Now the dust is settling on the incident and more of the detail is starting to filter through into the public domain, the background is becoming clearer – with respected blogger and security writer Brian Krebs offering probably the best view of “what happened”. You can read his article here, although in short he states that the combination of a 3rd party supplier breach utilising an industrialised version of spear phishing is most likely to blame.
Let’s take those 2 items one at a time and think about them a little. First of all, the 3rd party supplier consideration; Here is a major retailer, using a 3rd party organisation whom it may have considered to be relatively harmless given the work engagement, yet it is alleged that this organisation had access to a billing system (along with other 3rd parties) which was in the core of the Target network – and potentially with a simple login (i.e. no 2-factor authentication)
For the 2nd part, to quote Krebs directly “Many of these email malware attacks start with shotgun attacks that blast out email far and wide; only after the attackers have had time to comb through the victim list for interesting targets do they begin to separate the wheat from the chaff.” In other words, what we at Proofpoint would describe as a “longlining”
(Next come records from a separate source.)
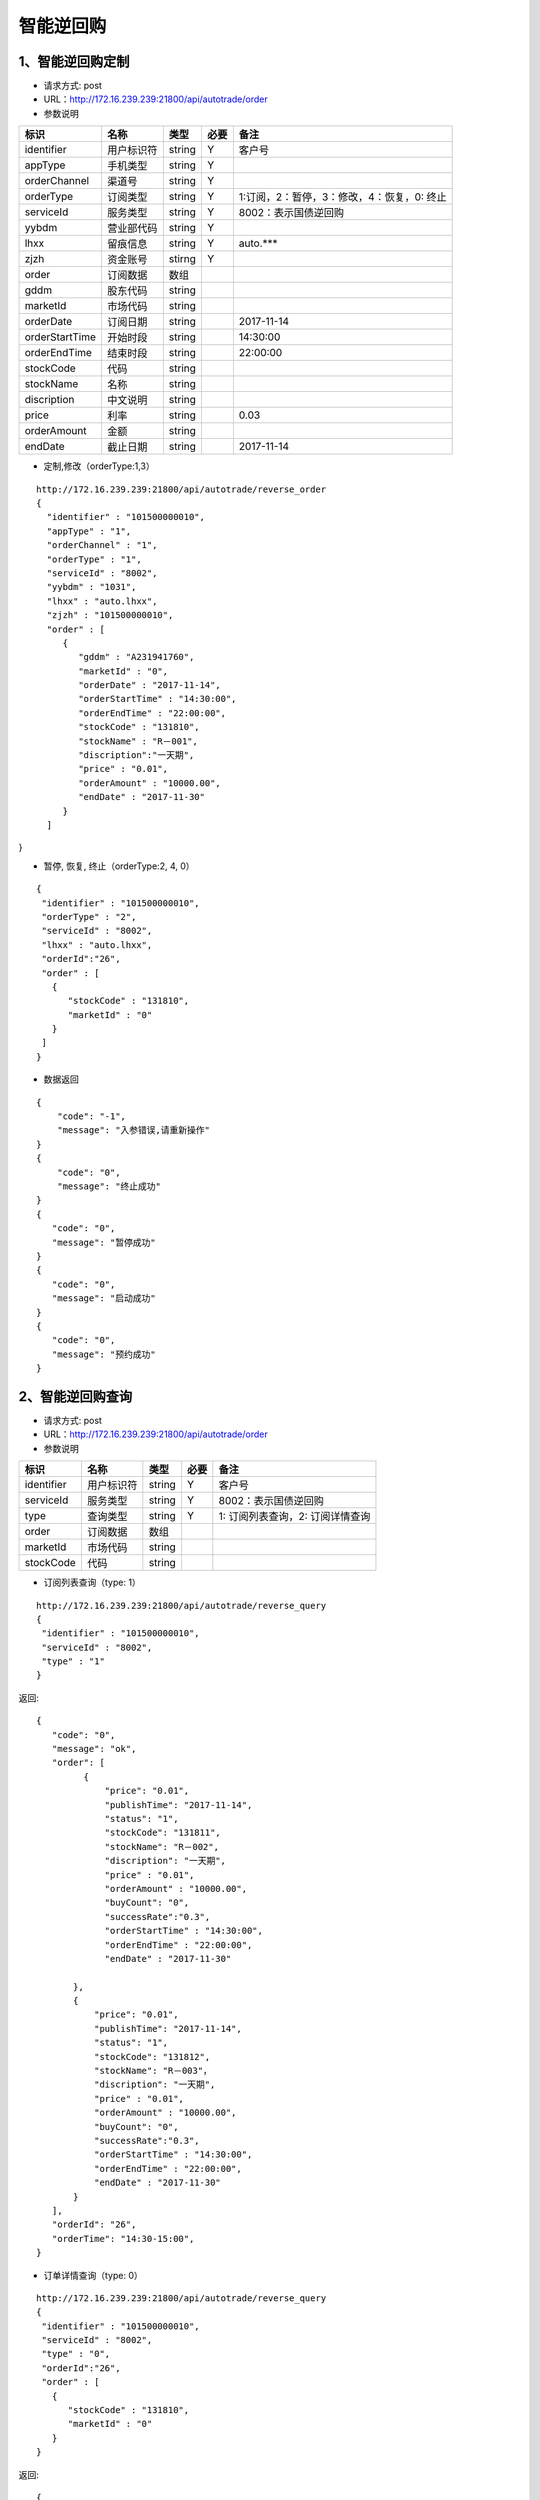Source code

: =========
智能逆回购
=========

********
1、智能逆回购定制
********
* 请求方式: post
* URL：http://172.16.239.239:21800/api/autotrade/order
* 参数说明

===============  ================  ==========  =====  ===========================================
     标识              名称          类型       必要         备注
===============  ================  ==========  =====  ===========================================
identifier       用户标识符         string      Y          客户号
appType          手机类型           string      Y    
orderChannel     渠道号             string      Y
orderType        订阅类型           string      Y          1:订阅，2：暂停，3：修改，4：恢复，0: 终止
serviceId        服务类型           string      Y          8002：表示国债逆回购
yybdm            营业部代码         string      Y          
lhxx             留痕信息           string      Y          auto.***
zjzh             资金账号           stirng      Y
order            订阅数据           数组          
---------------  ----------------  ----------  -----  -------------------------------------------
gddm             股东代码           string
marketId         市场代码           string
orderDate        订阅日期           string                 2017-11-14
orderStartTime   开始时段           string                 14:30:00
orderEndTime     结束时段           string                 22:00:00
stockCode        代码               string                
stockName        名称               string
discription      中文说明           string
price            利率               string                 0.03
orderAmount      金额               string
endDate          截止日期           string                 2017-11-14
===============  ================  ==========  =====  ===========================================

* 定制,修改（orderType:1,3）
::
 
 http://172.16.239.239:21800/api/autotrade/reverse_order
 {
   "identifier" : "101500000010",
   "appType" : "1",
   "orderChannel" : "1",
   "orderType" : "1",
   "serviceId" : "8002",
   "yybdm" : "1031",
   "lhxx" : "auto.lhxx",
   "zjzh" : "101500000010",
   "order" : [
      {
         "gddm" : "A231941760",
         "marketId" : "0",
         "orderDate" : "2017-11-14",
         "orderStartTime" : "14:30:00",
         "orderEndTime" : "22:00:00",
         "stockCode" : "131810",
         "stockName" : "R－001",
         "discription":"一天期",
         "price" : "0.01",
         "orderAmount" : "10000.00",
         "endDate" : "2017-11-30"
      }
   ]
}

* 暂停, 恢复, 终止（orderType:2, 4, 0）
::

 {
  "identifier" : "101500000010",
  "orderType" : "2",
  "serviceId" : "8002",
  "lhxx" : "auto.lhxx",
  "orderId":"26",
  "order" : [
    {
       "stockCode" : "131810",
       "marketId" : "0"
    }
  ]
 }

* 数据返回
::

 {
     "code": "-1",
     "message": "入参错误,请重新操作"
 }
 {
     "code": "0",
     "message": "终止成功"
 }
 {
    "code": "0",
    "message": "暂停成功"
 }
 {
    "code": "0",
    "message": "启动成功"
 }
 {
    "code": "0",
    "message": "预约成功"
 }

********
2、智能逆回购查询
********
* 请求方式: post
* URL：http://172.16.239.239:21800/api/autotrade/order
* 参数说明

===============  ================  ==========  =====  ===========================================
     标识              名称          类型       必要         备注
===============  ================  ==========  =====  ===========================================
identifier       用户标识符         string      Y      客户号
serviceId        服务类型           string      Y      8002：表示国债逆回购
type             查询类型           string      Y      1: 订阅列表查询，2: 订阅详情查询
order            订阅数据           数组          
---------------  ----------------  ----------  -----  -------------------------------------------
marketId         市场代码           string
stockCode        代码               string                
===============  ================  ==========  =====  ===========================================

* 订阅列表查询（type: 1）
::
 
 http://172.16.239.239:21800/api/autotrade/reverse_query
 {
  "identifier" : "101500000010",
  "serviceId" : "8002",
  "type" : "1"
 }


返回::

 {
    "code": "0",
    "message": "ok",
    "order": [
          {
              "price": "0.01",
              "publishTime": "2017-11-14",
              "status": "1",
              "stockCode": "131811",
              "stockName": "R－002",
              "discription": "一天期",
              "price" : "0.01",
              "orderAmount" : "10000.00",
              "buyCount": "0",
              "successRate":"0.3",
              "orderStartTime" : "14:30:00",
              "orderEndTime" : "22:00:00",
              "endDate" : "2017-11-30"

        },
        {
            "price": "0.01",
            "publishTime": "2017-11-14",
            "status": "1",
            "stockCode": "131812",
            "stockName": "R－003"，
            "discription": "一天期",
            "price" : "0.01",
            "orderAmount" : "10000.00",
            "buyCount": "0",
            "successRate":"0.3",
            "orderStartTime" : "14:30:00",
            "orderEndTime" : "22:00:00",
            "endDate" : "2017-11-30"
        }
    ],
    "orderId": "26",
    "orderTime": "14:30-15:00",
 }

* 订单详情查询（type: 0）
::
 
 http://172.16.239.239:21800/api/autotrade/reverse_query
 {
  "identifier" : "101500000010",
  "serviceId" : "8002",
  "type" : "0",
  "orderId":"26",
  "order" : [
    {
       "stockCode" : "131810",
       "marketId" : "0"
    } 
 }


返回::

 {
    "code": "0",
    "message": "ok",
    "order": [
        {
              "runDate": "2017-11-14",
              "state": "1",
              "stockCode": "131811",
              "marketId": "0"
        },
        {
              "runDate": "2017-11-15",
              "state": "1",
              "stockCode": "131811",
              "marketId": "0"
        }
    ],
 }




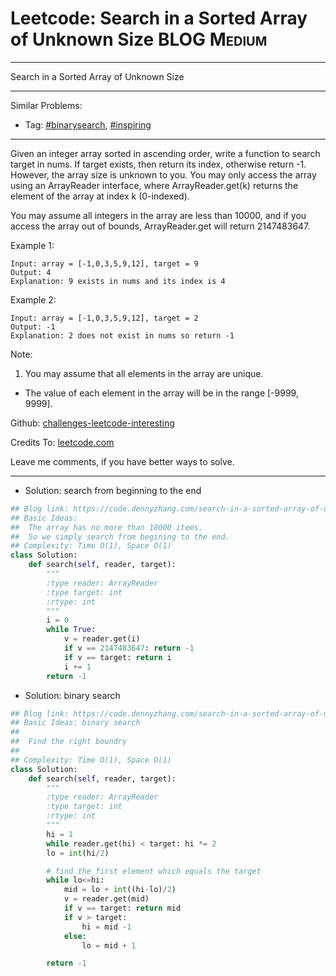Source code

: * Leetcode: Search in a Sorted Array of Unknown Size             :BLOG:Medium:
#+STARTUP: showeverything
#+OPTIONS: toc:nil \n:t ^:nil creator:nil d:nil
:PROPERTIES:
:type:     binarysearch, inspiring
:END:
---------------------------------------------------------------------
Search in a Sorted Array of Unknown Size
---------------------------------------------------------------------
Similar Problems:
- Tag: [[https://code.dennyzhang.com/tag/binarysearch][#binarysearch]],  [[https://code.dennyzhang.com/tag/inspiring][#inspiring]]
---------------------------------------------------------------------
Given an integer array sorted in ascending order, write a function to search target in nums.  If target exists, then return its index, otherwise return -1. However, the array size is unknown to you. You may only access the array using an ArrayReader interface, where ArrayReader.get(k) returns the element of the array at index k (0-indexed).

You may assume all integers in the array are less than 10000, and if you access the array out of bounds, ArrayReader.get will return 2147483647.

Example 1:
#+BEGIN_EXAMPLE
Input: array = [-1,0,3,5,9,12], target = 9
Output: 4
Explanation: 9 exists in nums and its index is 4
#+END_EXAMPLE

Example 2:
#+BEGIN_EXAMPLE
Input: array = [-1,0,3,5,9,12], target = 2
Output: -1
Explanation: 2 does not exist in nums so return -1
#+END_EXAMPLE
 
Note:

1. You may assume that all elements in the array are unique.
- The value of each element in the array will be in the range [-9999, 9999].

Github: [[https://github.com/DennyZhang/challenges-leetcode-interesting/tree/master/problems/search-in-a-sorted-array-of-unknown-size][challenges-leetcode-interesting]]

Credits To: [[https://leetcode.com/problems/search-in-a-sorted-array-of-unknown-size/description/][leetcode.com]]

Leave me comments, if you have better ways to solve.
---------------------------------------------------------------------
- Solution: search from beginning to the end

#+BEGIN_SRC python
## Blog link: https://code.dennyzhang.com/search-in-a-sorted-array-of-unknown-size
## Basic Ideas:
##  The array has no more than 10000 items. 
##  So we simply search from begining to the end.
## Complexity: Time O(1), Space O(1)
class Solution:
    def search(self, reader, target):
        """
        :type reader: ArrayReader
        :type target: int
        :rtype: int
        """
        i = 0
        while True:
            v = reader.get(i)
            if v == 2147483647: return -1
            if v == target: return i
            i += 1
        return -1
#+END_SRC

- Solution: binary search

#+BEGIN_SRC python
## Blog link: https://code.dennyzhang.com/search-in-a-sorted-array-of-unknown-size
## Basic Ideas: binary search
##  
##  Find the right boundry
##
## Complexity: Time O(1), Space O(1)
class Solution:
    def search(self, reader, target):
        """
        :type reader: ArrayReader
        :type target: int
        :rtype: int
        """
        hi = 1
        while reader.get(hi) < target: hi *= 2
        lo = int(hi/2)

        # find the first element which equals the target
        while lo<=hi:
            mid = lo + int((hi-lo)/2)
            v = reader.get(mid)
            if v == target: return mid
            if v > target:
                hi = mid -1
            else:
                lo = mid + 1
                
        return -1
#+END_SRC
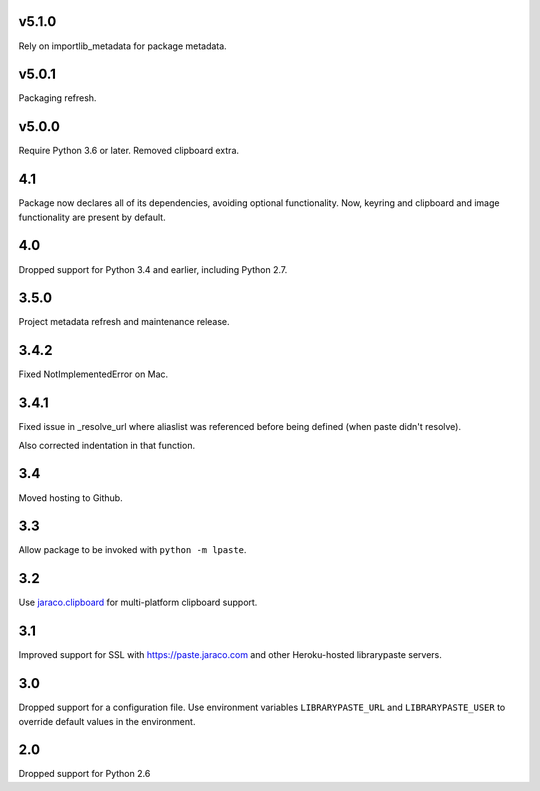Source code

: v5.1.0
======

Rely on importlib_metadata for package metadata.

v5.0.1
======

Packaging refresh.

v5.0.0
======

Require Python 3.6 or later. Removed clipboard extra.

4.1
===

Package now declares all of its dependencies, avoiding optional
functionality. Now, keyring and clipboard and image functionality
are present by default.

4.0
===

Dropped support for Python 3.4 and earlier, including Python 2.7.

3.5.0
=====

Project metadata refresh and maintenance release.

3.4.2
=====

Fixed NotImplementedError on Mac.

3.4.1
=====

Fixed issue in _resolve_url where aliaslist was referenced
before being defined (when paste didn't resolve).

Also corrected indentation in that function.

3.4
===

Moved hosting to Github.

3.3
===

Allow package to be invoked with ``python -m lpaste``.

3.2
===

Use `jaraco.clipboard <https://pypi.python.org/pypi/jaraco.clipboard>`_
for multi-platform clipboard support.

3.1
===

Improved support for SSL with https://paste.jaraco.com and other Heroku-hosted
librarypaste servers.

3.0
===

Dropped support for a configuration file. Use environment variables
``LIBRARYPASTE_URL`` and ``LIBRARYPASTE_USER`` to override default values
in the environment.

2.0
===

Dropped support for Python 2.6
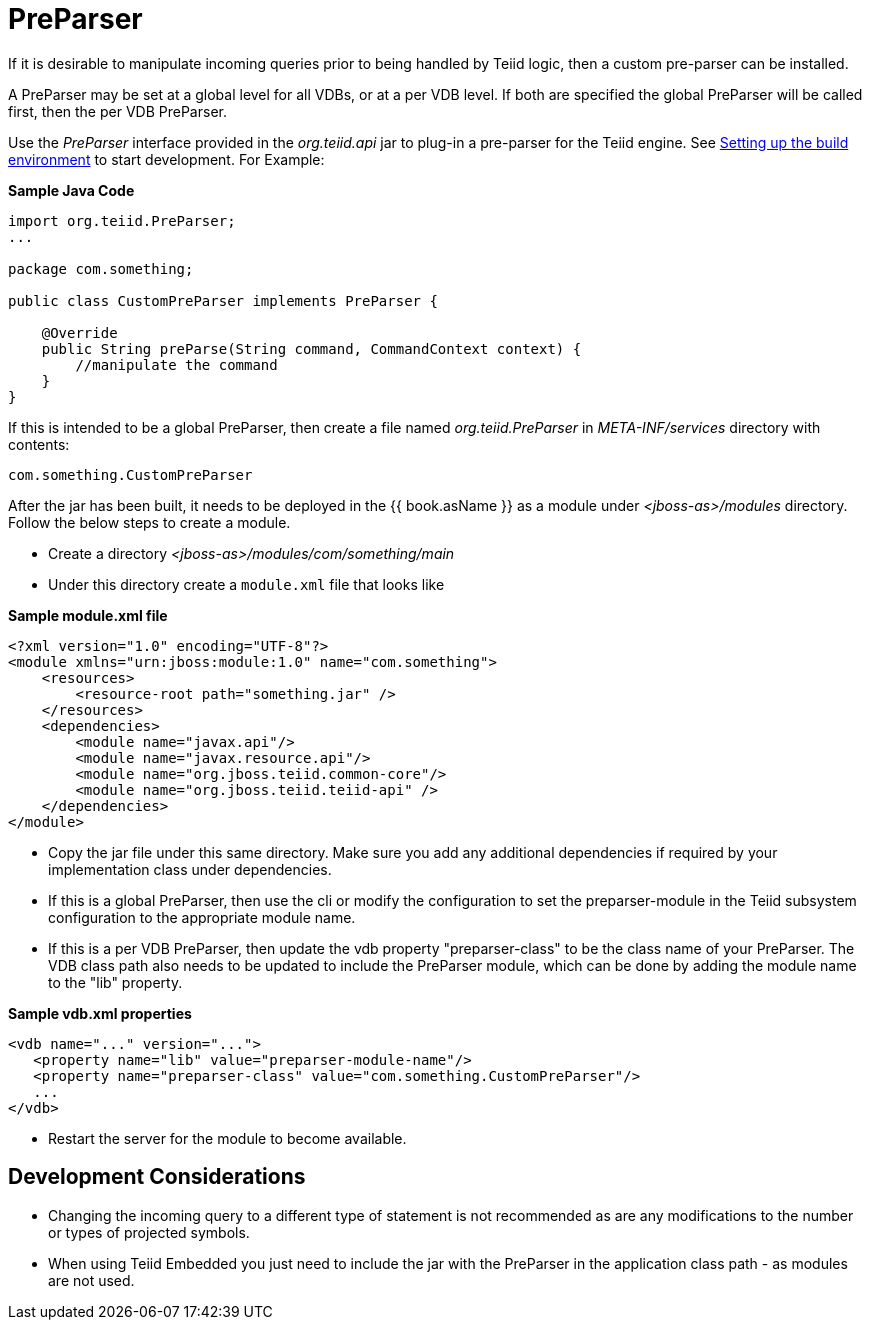 
= PreParser

If it is desirable to manipulate incoming queries prior to being handled by Teiid logic, then a custom pre-parser can be installed.

A PreParser may be set at a global level for all VDBs, or at a per VDB level.  If both are specified the global PreParser will be called first, then the per VDB PreParser. 

Use the _PreParser_ interface provided in the _org.teiid.api_ jar to plug-in a pre-parser for the Teiid engine. See link:Setting_up_the_build_environment.adoc[Setting up the build environment] to start development. For Example:

[source,java]
.*Sample Java Code*
----
import org.teiid.PreParser;
...

package com.something;

public class CustomPreParser implements PreParser {

    @Override
    public String preParse(String command, CommandContext context) {
        //manipulate the command
    }
}
----

If this is intended to be a global PreParser, then create a file named _org.teiid.PreParser_ in _META-INF/services_ directory with contents:

[source,java]
----
com.something.CustomPreParser
----

After the jar has been built, it needs to be deployed in the {{ book.asName }} as a module under _<jboss-as>/modules_ directory. Follow the below steps to create a module.

* Create a directory _<jboss-as>/modules/com/something/main_

* Under this directory create a `module.xml` file that looks like

[source,xml]
.*Sample module.xml file*
----
<?xml version="1.0" encoding="UTF-8"?>
<module xmlns="urn:jboss:module:1.0" name="com.something">
    <resources>
        <resource-root path="something.jar" />
    </resources>
    <dependencies>
        <module name="javax.api"/>
        <module name="javax.resource.api"/>
        <module name="org.jboss.teiid.common-core"/>
        <module name="org.jboss.teiid.teiid-api" />
    </dependencies>
</module>
----

* Copy the jar file under this same directory. Make sure you add any additional dependencies if required by your implementation class under dependencies.

* If this is a global PreParser, then use the cli or modify the configuration to set the preparser-module in the Teiid subsystem configuration to the appropriate module name.

* If this is a per VDB PreParser, then update the vdb property "preparser-class" to be the class name of your PreParser.  The VDB class path also needs to be updated to include the PreParser module, which can be done by adding the module name to the "lib" property.

[source,xml]
.*Sample vdb.xml properties*
----
<vdb name="..." version="...">
   <property name="lib" value="preparser-module-name"/>
   <property name="preparser-class" value="com.something.CustomPreParser"/>
   ...
</vdb>
----

* Restart the server for the module to become available.

== Development Considerations

* Changing the incoming query to a different type of statement is not recommended as are any modifications to the number or types of projected symbols.

* When using Teiid Embedded you just need to include the jar with the PreParser in the application class path - as modules are not used.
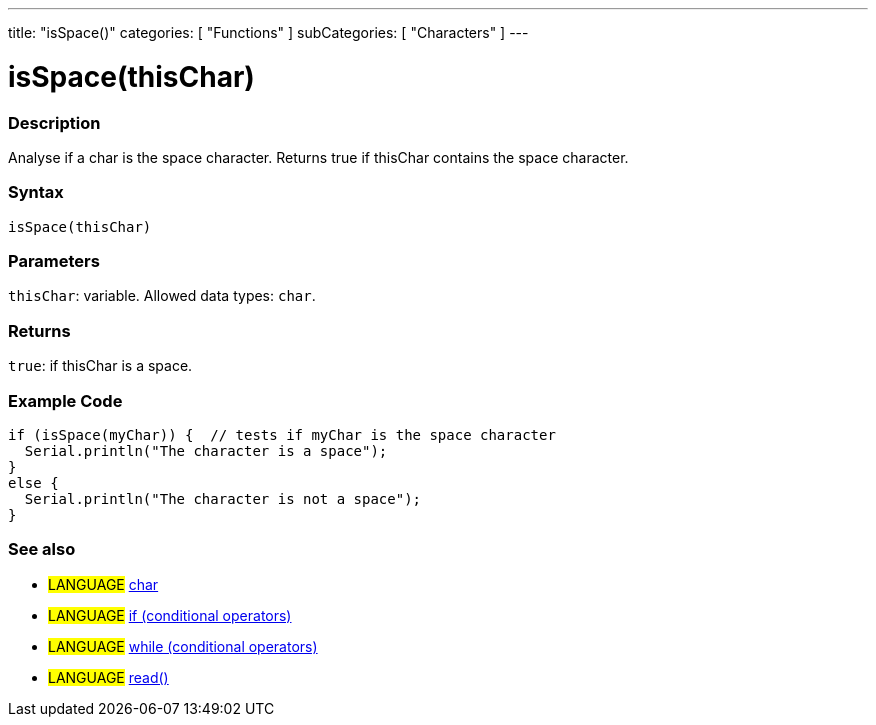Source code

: ---
title: "isSpace()"
categories: [ "Functions" ]
subCategories: [ "Characters" ]
---





= isSpace(thisChar)


// OVERVIEW SECTION STARTS
[#overview]
--

[float]
=== Description
Analyse if a char is the space character. Returns true if thisChar contains the space character.
[%hardbreaks]


[float]
=== Syntax
`isSpace(thisChar)`


[float]
=== Parameters
`thisChar`: variable. Allowed data types: `char`.


[float]
=== Returns
`true`: if thisChar is a space.

--
// OVERVIEW SECTION ENDS



// HOW TO USE SECTION STARTS
[#howtouse]
--

[float]
=== Example Code

[source,arduino]
----
if (isSpace(myChar)) {  // tests if myChar is the space character
  Serial.println("The character is a space");
}
else {
  Serial.println("The character is not a space");
}
----

--
// HOW TO USE SECTION ENDS


// SEE ALSO SECTION
[#see_also]
--

[float]
=== See also

[role="language"]
* #LANGUAGE#  link:../../../variables/data-types/char[char]
* #LANGUAGE#  link:../../../structure/control-structure/if[if (conditional operators)]
* #LANGUAGE#  link:../../../structure/control-structure/while[while (conditional operators)]
* #LANGUAGE# link:../../communication/serial/read[read()]

--
// SEE ALSO SECTION ENDS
So, to the lessons to be learned from this recent attack:
1) Ensure that 3rd party supplier assessments are robust and are appropriate to the the potential risk
2) Ensure that any 3rd party access to internal systems is subject to the same stringent access as an internal user
3) Segregate systems that are accessed by external parties
4) Review processes and controls for email and advanced threat detection
In the case of 4, this incident has arguably proven that once again the humble email and clever obfuscation techniques were the first step to the very expensive breach for one of the largest retailers in America. We know that traditional email filtering isn’t enough – and nor are the new advanced sandbox technologies in isolation. New attack methods are highly sophisticated and require the same level of sophistication in order to combat them. Target won’t be the last to fall victim like this – and chances are there are many other compromised organisation that don’t yet realise they are on the hook.